Vietnamese Quan Ho Folk Song
Our folk-song Quan Ho, a very rich and beautiful musical storehouse of our people, has a very long lasting history. During all its existence, successive creations have unceasingly changed the type of the folk-song Quan Ho.
Today, there are "Quan Ho dai", "New Quan Ho", "the renovated Quan Ho". This shows that there may be some kinds of Quan Ho that are not real Quan Ho. Thus, from what epoch has the tradition of Quan Ho dated?

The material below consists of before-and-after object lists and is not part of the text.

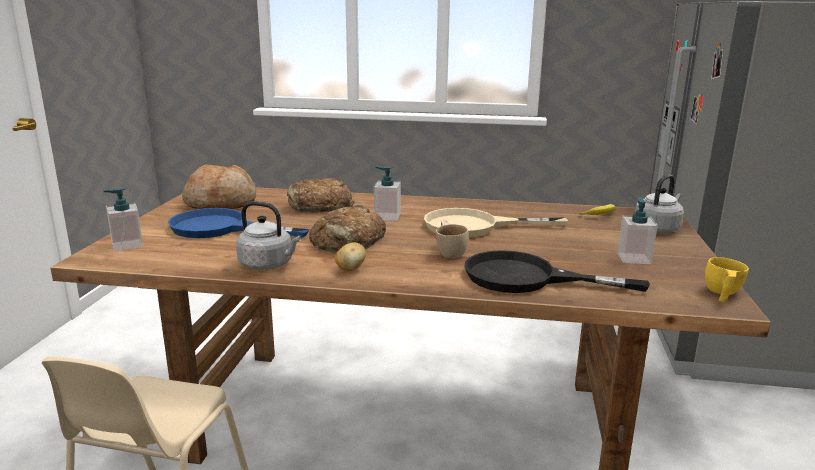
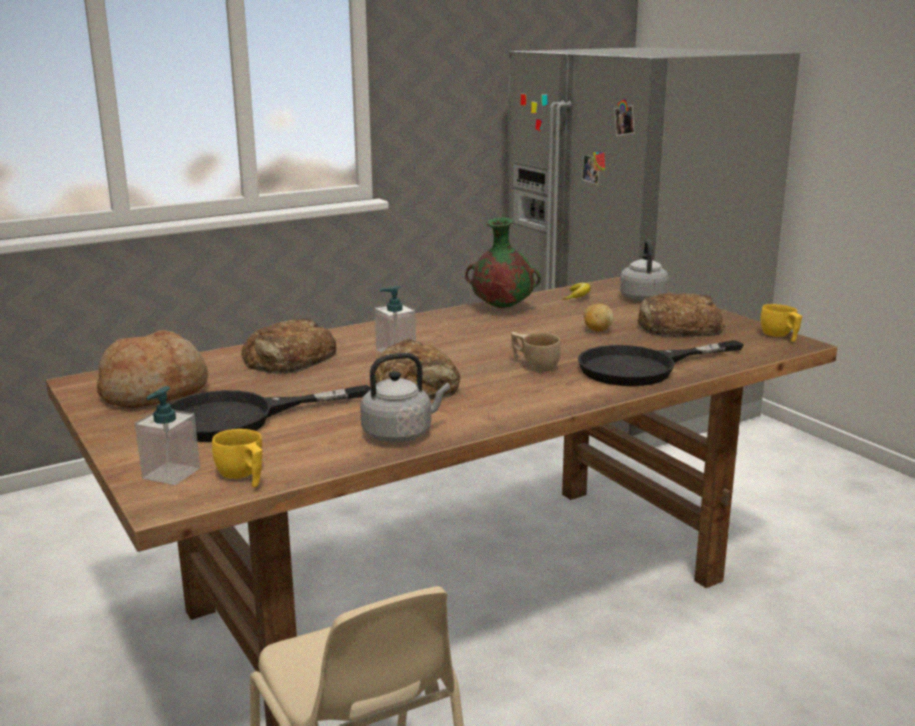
camera: 40 degrees left, 0 degrees up
blue frying pan [168,208,309,238] -> black frying pan [170,385,371,442]
potato [335,242,366,271] -> potato moved to [584,304,614,332]
beige frying pan [424,208,568,238] -> none
soap dispenser [617,197,658,264] -> bread [638,293,726,337]
none -> yellow cup [212,429,262,487]
none -> green vase [465,218,541,308]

One of the traditional polular tales narrates as following: Once upon a time, Lung Giang village (Liem village) and Tam Son village (Tu Son), both in Bac Ninh province, were in very good relations. Every year, on the 13th of the first Lunar month, Tam Son village held a singing party at the communal house and invited five or six elderly men and five or six elderly women together with a great number of young singers of Lung Giang to come to join them. At the festival came into being a form of dialogue. Alternately, each time the young man of one of the villages had sung, the girls from the other village would reply in singing. Such singing competitions lasted all night until the morning of the following day. However, it's asserted that only under the Ly dynasty (1009-1225) did the Quan Ho begin to develop strongly and become joyful festivals lasting as much as half a month.
Annually, on the 13th of the 1st Lunar month, on the Lim hills or in the Lim pagoda's park, among the blossoming peony bushes, the pilgrims come from every corner of the country and distinguished and smart young men and young girls of the region gather for sight seeing, contemplating blossoming flowers, encountering and making acquaintance with each other and listening together to recitals of songs, or sing Quan Ho songs.
Coming festival of Lim in groups of young men or women, Quan Ho singers are dressed in their very best clothes, men carry with them an umbrella of black silk, women a fan under a cartwheel palm-leaf hat tucked under their arms. A female group may be the first to go up to a male group and offer betel quids, thus striking up an acquaintance. A dialogue begins in the form of songs. In any event, courliness is the rule. The men call themselves "Your younger bothers" and address the women as " Our elder sisters"; conversely, the latter call themselves "Your younger sisiters" and address the former as" Our elder brothers". Female duets keep up the conversation by exchanging songs with male duets.